(Excerpted passage):
Novello’s filmmaking journey started with his visit to the Syracuse University’s Bird Library to do research on Osborne. He went through box after box of Osborne’s history at the Naval Prison, which provided many great photos, newspaper articles, as well as Osborne’s writings. It was the Bird Library librarian who told Novello about Osborne biographer, David Connelly.
In the course of a year, David Connelly generously gave of his research time and family time to be a part of this documentary. Connelly knew Frederik (Erik) Osborne, TMO’s grandson, who had the remaining two reels of the Osborne-produced propaganda prison silent feature movie. “The Right Way” was filmed at the Naval Prison using prisoners as extras.
The other important person who gave generously of her time to Novello was Eileen McHugh, Director of the Cayuga Museum of Art and History. The Museum had a copy of Osborne in a 1926 experimental sound movie filmed at the Case Laboratories in Auburn where Osborne mentions the Portsmouth Naval Prison and talks about his reform ideas.
McHugh provided Mr. Novello an area in the basement of the museum to videotape David Connelly’s interview and McHugh also secured, via the Cayuga Museum’s archive, photos of early Auburn as well as Osborne and his family.
To understand Commander Osborne’s Naval prison experience, Novello needed to include Osborne’s family and his work at Auburn and Sing Sing state prisons in New York where he disguised himself as a prisoner to find out what life was like inside. When Osborne went to the Naval Prison, he disguised himself as a prisoner for a report to the Secretary of the Navy. While Commander of the Naval Prison, again Osborne disguised himself as a sailor and was a coal shoveler on the USS North Dakota as a way to understand Navy life.

Dataset records:
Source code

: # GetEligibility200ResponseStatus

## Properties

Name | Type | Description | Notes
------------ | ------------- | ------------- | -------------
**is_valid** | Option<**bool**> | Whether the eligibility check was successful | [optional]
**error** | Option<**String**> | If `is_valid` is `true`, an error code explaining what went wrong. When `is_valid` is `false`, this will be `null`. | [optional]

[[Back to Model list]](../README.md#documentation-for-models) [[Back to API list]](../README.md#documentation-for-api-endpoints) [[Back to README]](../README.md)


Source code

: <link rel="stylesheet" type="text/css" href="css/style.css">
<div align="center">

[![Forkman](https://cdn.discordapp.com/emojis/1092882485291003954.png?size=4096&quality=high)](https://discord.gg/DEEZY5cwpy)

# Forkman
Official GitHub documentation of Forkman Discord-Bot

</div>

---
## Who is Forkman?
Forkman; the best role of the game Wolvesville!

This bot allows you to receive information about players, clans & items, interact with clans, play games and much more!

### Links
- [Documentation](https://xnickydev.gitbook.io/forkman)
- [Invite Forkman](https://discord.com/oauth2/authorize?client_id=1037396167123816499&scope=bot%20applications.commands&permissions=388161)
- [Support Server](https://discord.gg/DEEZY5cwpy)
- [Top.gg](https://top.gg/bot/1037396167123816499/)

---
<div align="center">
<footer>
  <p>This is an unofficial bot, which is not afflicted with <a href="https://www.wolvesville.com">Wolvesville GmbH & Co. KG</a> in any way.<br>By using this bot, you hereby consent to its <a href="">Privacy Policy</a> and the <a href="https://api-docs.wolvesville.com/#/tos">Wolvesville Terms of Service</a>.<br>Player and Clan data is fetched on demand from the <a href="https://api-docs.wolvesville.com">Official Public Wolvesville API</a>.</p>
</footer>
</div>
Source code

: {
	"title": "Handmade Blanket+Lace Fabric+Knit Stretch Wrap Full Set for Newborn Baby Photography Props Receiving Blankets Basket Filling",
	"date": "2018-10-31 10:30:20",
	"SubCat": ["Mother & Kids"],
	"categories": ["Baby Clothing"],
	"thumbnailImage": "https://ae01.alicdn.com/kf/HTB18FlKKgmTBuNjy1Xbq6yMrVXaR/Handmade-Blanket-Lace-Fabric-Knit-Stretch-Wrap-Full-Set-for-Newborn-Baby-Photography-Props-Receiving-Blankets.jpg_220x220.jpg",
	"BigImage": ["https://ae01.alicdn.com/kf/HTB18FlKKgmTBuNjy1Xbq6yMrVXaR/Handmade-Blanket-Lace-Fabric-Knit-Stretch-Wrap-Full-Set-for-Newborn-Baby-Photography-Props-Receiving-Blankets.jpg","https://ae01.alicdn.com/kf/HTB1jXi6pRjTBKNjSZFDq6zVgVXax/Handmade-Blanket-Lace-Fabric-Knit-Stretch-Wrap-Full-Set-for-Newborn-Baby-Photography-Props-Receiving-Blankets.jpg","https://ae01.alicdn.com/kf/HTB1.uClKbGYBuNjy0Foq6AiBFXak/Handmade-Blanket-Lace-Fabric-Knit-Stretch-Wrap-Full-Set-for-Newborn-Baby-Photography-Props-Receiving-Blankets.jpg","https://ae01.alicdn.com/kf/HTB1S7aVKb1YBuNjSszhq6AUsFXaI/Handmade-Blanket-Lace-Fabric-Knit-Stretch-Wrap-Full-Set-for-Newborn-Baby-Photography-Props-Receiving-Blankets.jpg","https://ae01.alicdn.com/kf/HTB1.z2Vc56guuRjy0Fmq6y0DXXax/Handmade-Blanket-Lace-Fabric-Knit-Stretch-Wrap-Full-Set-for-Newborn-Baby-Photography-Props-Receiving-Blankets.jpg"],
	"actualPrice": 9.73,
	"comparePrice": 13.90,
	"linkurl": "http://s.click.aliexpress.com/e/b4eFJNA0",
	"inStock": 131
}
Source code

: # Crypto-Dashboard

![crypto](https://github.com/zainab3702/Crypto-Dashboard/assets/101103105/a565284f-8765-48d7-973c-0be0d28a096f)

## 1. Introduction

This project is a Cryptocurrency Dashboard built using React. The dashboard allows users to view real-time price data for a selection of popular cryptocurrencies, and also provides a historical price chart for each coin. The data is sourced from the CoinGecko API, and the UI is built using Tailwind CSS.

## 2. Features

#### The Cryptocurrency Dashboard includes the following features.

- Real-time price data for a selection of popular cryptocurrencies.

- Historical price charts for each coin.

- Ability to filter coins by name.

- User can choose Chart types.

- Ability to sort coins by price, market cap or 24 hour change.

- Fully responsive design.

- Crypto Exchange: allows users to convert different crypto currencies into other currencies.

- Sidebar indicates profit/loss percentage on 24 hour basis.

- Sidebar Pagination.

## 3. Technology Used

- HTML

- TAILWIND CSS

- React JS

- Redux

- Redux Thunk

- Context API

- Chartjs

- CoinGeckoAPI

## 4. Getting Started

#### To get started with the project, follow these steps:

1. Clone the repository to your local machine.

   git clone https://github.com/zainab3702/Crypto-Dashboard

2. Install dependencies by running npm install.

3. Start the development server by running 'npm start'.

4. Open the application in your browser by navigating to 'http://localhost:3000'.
==
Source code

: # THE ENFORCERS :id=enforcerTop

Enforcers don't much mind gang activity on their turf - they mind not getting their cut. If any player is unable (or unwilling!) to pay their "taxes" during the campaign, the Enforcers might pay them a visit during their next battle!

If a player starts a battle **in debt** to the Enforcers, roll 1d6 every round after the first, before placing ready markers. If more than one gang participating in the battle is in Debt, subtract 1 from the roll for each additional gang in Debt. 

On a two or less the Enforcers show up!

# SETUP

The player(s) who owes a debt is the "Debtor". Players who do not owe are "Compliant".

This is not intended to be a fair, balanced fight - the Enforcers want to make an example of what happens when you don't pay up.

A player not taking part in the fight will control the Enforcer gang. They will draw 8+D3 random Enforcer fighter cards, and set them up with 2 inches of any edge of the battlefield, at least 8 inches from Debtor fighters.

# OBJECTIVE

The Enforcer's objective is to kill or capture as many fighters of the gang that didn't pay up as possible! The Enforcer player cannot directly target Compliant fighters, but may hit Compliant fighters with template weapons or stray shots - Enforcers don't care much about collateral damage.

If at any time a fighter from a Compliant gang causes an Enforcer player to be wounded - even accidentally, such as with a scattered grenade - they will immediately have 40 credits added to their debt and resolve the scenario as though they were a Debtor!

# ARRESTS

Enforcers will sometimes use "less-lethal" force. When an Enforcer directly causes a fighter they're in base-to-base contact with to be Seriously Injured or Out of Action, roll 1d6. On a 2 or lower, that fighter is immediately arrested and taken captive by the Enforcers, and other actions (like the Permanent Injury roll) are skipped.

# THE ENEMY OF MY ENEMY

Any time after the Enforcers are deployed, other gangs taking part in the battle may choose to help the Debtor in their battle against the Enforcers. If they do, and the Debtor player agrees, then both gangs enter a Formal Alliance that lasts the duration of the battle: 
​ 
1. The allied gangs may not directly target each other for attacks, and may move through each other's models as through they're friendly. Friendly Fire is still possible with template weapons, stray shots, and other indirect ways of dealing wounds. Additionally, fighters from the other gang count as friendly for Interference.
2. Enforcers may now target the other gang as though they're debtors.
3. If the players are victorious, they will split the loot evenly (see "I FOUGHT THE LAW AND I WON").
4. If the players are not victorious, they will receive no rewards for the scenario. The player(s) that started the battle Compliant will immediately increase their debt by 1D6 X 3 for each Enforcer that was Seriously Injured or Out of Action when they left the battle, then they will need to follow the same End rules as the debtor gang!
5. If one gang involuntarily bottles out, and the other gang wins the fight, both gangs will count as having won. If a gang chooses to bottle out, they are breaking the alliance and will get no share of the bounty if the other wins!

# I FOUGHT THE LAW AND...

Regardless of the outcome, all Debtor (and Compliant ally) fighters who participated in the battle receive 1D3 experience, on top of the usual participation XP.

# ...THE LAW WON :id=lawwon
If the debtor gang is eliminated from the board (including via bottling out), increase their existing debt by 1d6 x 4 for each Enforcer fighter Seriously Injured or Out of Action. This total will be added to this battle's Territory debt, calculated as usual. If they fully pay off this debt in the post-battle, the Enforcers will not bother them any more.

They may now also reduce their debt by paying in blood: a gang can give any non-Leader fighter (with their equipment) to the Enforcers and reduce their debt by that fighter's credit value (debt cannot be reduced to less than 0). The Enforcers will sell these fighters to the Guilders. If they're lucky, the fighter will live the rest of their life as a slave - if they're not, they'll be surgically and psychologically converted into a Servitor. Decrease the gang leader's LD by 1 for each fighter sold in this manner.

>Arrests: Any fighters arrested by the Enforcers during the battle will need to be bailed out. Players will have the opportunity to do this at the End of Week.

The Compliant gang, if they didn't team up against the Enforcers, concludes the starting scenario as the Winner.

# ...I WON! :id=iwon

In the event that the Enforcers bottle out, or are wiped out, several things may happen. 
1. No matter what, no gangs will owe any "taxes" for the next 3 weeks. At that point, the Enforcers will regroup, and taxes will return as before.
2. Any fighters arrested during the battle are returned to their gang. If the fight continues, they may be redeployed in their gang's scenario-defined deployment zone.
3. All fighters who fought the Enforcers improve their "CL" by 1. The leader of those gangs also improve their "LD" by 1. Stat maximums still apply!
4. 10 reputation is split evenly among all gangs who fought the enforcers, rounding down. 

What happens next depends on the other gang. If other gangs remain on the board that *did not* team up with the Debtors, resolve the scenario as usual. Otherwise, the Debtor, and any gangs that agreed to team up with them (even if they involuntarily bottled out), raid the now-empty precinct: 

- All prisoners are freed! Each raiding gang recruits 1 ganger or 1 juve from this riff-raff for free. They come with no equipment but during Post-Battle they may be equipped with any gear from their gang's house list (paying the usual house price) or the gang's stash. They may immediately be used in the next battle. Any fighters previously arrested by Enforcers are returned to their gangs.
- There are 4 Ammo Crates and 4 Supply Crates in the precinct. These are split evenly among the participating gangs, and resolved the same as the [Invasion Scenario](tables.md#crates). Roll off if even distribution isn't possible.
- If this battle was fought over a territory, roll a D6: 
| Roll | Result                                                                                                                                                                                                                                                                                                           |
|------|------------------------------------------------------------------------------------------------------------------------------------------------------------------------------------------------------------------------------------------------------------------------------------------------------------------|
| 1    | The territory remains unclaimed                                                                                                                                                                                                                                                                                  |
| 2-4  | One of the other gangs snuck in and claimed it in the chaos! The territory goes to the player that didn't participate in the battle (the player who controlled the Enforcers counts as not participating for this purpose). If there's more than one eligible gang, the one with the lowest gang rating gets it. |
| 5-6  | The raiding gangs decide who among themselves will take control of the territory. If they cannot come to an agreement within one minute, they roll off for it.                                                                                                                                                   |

(Tasks and exercises):
A. Decide whether each statement agrees with the passage on the Osborne documentary, answering yes or no and quoting the words of the passage that settle it: (i) Novello learned of David Connelly from the Bird Library librarian; (ii) the 1926 experimental sound movie was filmed at the Portsmouth Naval Prison; (iii) Connelly's interview was videotaped in the basement of the Cayuga Museum.
B. According to the passage on the Osborne documentary, on which ship did Osborne work as a coal shoveler?
The records have nothing to do with the text.

(Task results):
A.
(i) Yes: "It was the Bird Library librarian who told Novello about Osborne biographer, David Connelly."
(ii) No: "filmed at the Case Laboratories in Auburn"
(iii) Yes: "McHugh provided Mr. Novello an area in the basement of the museum to videotape David Connelly’s interview"

B. The USS North Dakota.